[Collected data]
- - - - - - -

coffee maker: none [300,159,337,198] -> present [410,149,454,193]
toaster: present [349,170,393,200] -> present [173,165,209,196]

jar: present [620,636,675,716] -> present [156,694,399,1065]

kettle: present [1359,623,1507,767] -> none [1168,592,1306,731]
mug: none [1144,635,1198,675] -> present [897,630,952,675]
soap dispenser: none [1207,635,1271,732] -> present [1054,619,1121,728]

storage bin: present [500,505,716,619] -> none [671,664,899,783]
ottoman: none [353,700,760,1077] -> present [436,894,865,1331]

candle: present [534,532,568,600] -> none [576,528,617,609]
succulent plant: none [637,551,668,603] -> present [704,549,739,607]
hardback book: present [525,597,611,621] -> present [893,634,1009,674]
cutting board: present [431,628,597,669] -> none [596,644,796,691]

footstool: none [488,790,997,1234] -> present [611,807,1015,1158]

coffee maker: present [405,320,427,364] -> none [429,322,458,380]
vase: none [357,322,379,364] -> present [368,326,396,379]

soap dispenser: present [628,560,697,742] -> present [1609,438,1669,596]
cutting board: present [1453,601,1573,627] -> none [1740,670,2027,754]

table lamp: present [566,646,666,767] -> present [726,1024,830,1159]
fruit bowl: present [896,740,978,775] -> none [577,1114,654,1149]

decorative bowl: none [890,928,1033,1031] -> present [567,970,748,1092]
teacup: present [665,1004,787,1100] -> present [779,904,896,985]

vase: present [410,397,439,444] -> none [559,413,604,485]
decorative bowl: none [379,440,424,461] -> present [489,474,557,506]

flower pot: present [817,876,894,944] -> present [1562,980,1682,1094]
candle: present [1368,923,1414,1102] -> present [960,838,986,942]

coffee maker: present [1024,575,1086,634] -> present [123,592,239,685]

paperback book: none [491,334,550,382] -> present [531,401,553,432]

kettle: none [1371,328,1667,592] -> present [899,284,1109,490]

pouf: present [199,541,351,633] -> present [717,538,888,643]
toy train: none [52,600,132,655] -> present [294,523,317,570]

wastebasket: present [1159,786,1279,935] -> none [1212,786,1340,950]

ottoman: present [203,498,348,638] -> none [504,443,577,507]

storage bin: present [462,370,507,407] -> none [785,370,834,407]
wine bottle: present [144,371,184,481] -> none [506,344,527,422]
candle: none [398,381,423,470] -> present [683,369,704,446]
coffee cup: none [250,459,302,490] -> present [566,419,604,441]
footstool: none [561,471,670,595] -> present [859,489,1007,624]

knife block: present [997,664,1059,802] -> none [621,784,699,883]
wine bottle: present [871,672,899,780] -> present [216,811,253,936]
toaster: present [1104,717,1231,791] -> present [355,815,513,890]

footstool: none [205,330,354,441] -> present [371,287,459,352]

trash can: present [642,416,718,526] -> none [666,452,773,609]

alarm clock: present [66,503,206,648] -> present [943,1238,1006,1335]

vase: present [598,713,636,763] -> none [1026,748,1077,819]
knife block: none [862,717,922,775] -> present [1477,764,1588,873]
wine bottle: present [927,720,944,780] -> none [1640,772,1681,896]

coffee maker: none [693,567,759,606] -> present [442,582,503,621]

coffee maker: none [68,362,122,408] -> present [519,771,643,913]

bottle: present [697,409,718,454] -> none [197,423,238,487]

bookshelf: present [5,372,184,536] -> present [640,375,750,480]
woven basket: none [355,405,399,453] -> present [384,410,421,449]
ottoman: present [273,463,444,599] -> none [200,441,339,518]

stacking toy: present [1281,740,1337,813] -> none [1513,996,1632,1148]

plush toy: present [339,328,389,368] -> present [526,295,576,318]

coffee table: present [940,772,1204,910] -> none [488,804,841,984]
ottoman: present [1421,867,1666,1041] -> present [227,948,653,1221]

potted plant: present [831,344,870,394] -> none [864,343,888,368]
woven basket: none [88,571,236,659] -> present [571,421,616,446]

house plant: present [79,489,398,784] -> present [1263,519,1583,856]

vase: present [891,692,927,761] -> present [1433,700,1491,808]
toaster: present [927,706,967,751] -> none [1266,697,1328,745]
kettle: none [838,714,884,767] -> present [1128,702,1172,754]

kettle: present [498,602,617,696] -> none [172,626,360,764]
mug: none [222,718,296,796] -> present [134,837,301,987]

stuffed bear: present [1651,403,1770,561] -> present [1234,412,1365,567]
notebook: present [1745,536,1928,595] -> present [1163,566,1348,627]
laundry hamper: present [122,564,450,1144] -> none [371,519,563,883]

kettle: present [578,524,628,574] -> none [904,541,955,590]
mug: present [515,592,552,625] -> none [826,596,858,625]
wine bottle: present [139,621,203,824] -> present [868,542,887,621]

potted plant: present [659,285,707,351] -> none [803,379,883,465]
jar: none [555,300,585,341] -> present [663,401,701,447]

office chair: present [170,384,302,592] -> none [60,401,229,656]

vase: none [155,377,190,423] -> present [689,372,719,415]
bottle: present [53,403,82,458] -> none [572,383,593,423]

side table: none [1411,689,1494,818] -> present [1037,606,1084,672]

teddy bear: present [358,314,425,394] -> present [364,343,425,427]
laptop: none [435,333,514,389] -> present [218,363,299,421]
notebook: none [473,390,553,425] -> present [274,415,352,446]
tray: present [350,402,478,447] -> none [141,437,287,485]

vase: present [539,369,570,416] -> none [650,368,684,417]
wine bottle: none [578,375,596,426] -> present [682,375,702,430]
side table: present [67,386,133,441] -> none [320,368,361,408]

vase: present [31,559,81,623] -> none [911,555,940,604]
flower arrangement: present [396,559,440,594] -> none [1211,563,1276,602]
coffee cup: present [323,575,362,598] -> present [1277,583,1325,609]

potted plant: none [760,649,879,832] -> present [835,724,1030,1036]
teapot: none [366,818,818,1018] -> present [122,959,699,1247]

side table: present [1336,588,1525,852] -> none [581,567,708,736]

- - - - - - -

• [To-do item]: Set down exactly the lines that begin the records and continue through the line bearing "fruit bowl: present"; include both ends.

• [Solution to this exercise]:
coffee maker: none [300,159,337,198] -> present [410,149,454,193]
toaster: present [349,170,393,200] -> present [173,165,209,196]

jar: present [620,636,675,716] -> present [156,694,399,1065]

kettle: present [1359,623,1507,767] -> none [1168,592,1306,731]
mug: none [1144,635,1198,675] -> present [897,630,952,675]
soap dispenser: none [1207,635,1271,732] -> present [1054,619,1121,728]

storage bin: present [500,505,716,619] -> none [671,664,899,783]
ottoman: none [353,700,760,1077] -> present [436,894,865,1331]

candle: present [534,532,568,600] -> none [576,528,617,609]
succulent plant: none [637,551,668,603] -> present [704,549,739,607]
hardback book: present [525,597,611,621] -> present [893,634,1009,674]
cutting board: present [431,628,597,669] -> none [596,644,796,691]

footstool: none [488,790,997,1234] -> present [611,807,1015,1158]

coffee maker: present [405,320,427,364] -> none [429,322,458,380]
vase: none [357,322,379,364] -> present [368,326,396,379]

soap dispenser: present [628,560,697,742] -> present [1609,438,1669,596]
cutting board: present [1453,601,1573,627] -> none [1740,670,2027,754]

table lamp: present [566,646,666,767] -> present [726,1024,830,1159]
fruit bowl: present [896,740,978,775] -> none [577,1114,654,1149]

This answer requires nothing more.